Problem details ▸ Please render every line of text in the material below as a JSON list of strings, one string per line, skipping blank lines and leaving the pictures out.

Provided information: Begin

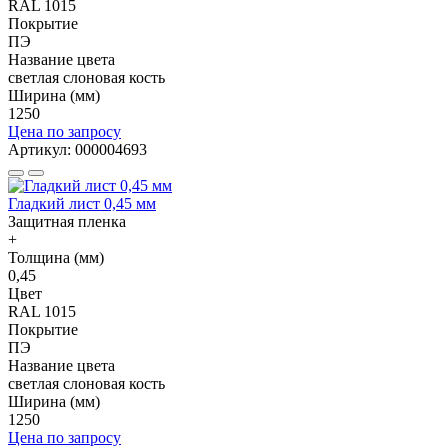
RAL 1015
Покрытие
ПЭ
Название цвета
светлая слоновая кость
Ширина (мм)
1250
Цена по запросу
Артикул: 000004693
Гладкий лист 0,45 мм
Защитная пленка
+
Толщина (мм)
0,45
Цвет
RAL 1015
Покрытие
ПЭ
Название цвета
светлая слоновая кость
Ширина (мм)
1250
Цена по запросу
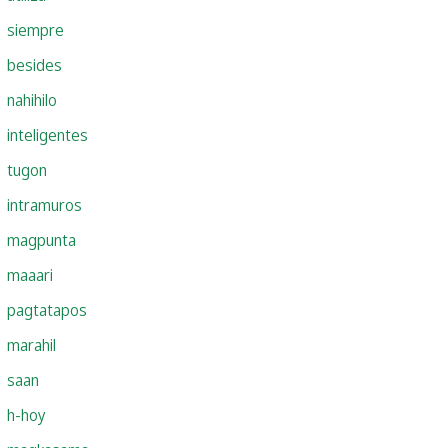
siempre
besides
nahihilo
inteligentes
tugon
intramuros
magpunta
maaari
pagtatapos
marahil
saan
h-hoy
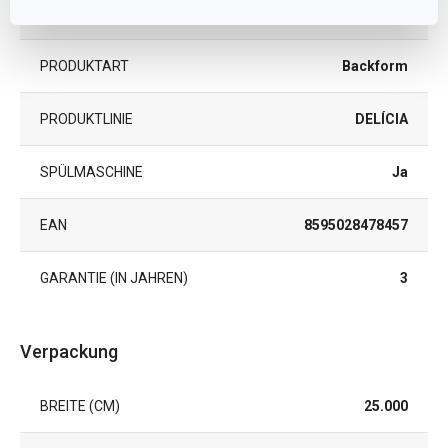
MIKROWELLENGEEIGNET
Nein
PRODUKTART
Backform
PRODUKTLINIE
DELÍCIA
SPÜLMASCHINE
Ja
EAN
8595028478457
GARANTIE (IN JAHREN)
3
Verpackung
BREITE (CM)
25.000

Provided information: End

Output below ▸
[
  "RAL 1015",
  "Покрытие",
  "ПЭ",
  "Название цвета",
  "светлая слоновая кость",
  "Ширина (мм)",
  "1250",
  "Цена по запросу",
  "Артикул: 000004693",
  "Гладкий лист 0,45 мм",
  "Защитная пленка",
  "+",
  "Толщина (мм)",
  "0,45",
  "Цвет",
  "RAL 1015",
  "Покрытие",
  "ПЭ",
  "Название цвета",
  "светлая слоновая кость",
  "Ширина (мм)",
  "1250",
  "Цена по запросу",
  "siempre",
  "besides",
  "nahihilo",
  "inteligentes",
  "tugon",
  "intramuros",
  "magpunta",
  "maaari",
  "pagtatapos",
  "marahil",
  "saan",
  "h-hoy",
  "MIKROWELLENGEEIGNET",
  "Nein",
  "PRODUKTART",
  "Backform",
  "PRODUKTLINIE",
  "DELÍCIA",
  "SPÜLMASCHINE",
  "Ja",
  "EAN",
  "8595028478457",
  "GARANTIE (IN JAHREN)",
  "3",
  "Verpackung",
  "BREITE (CM)",
  "25.000"
]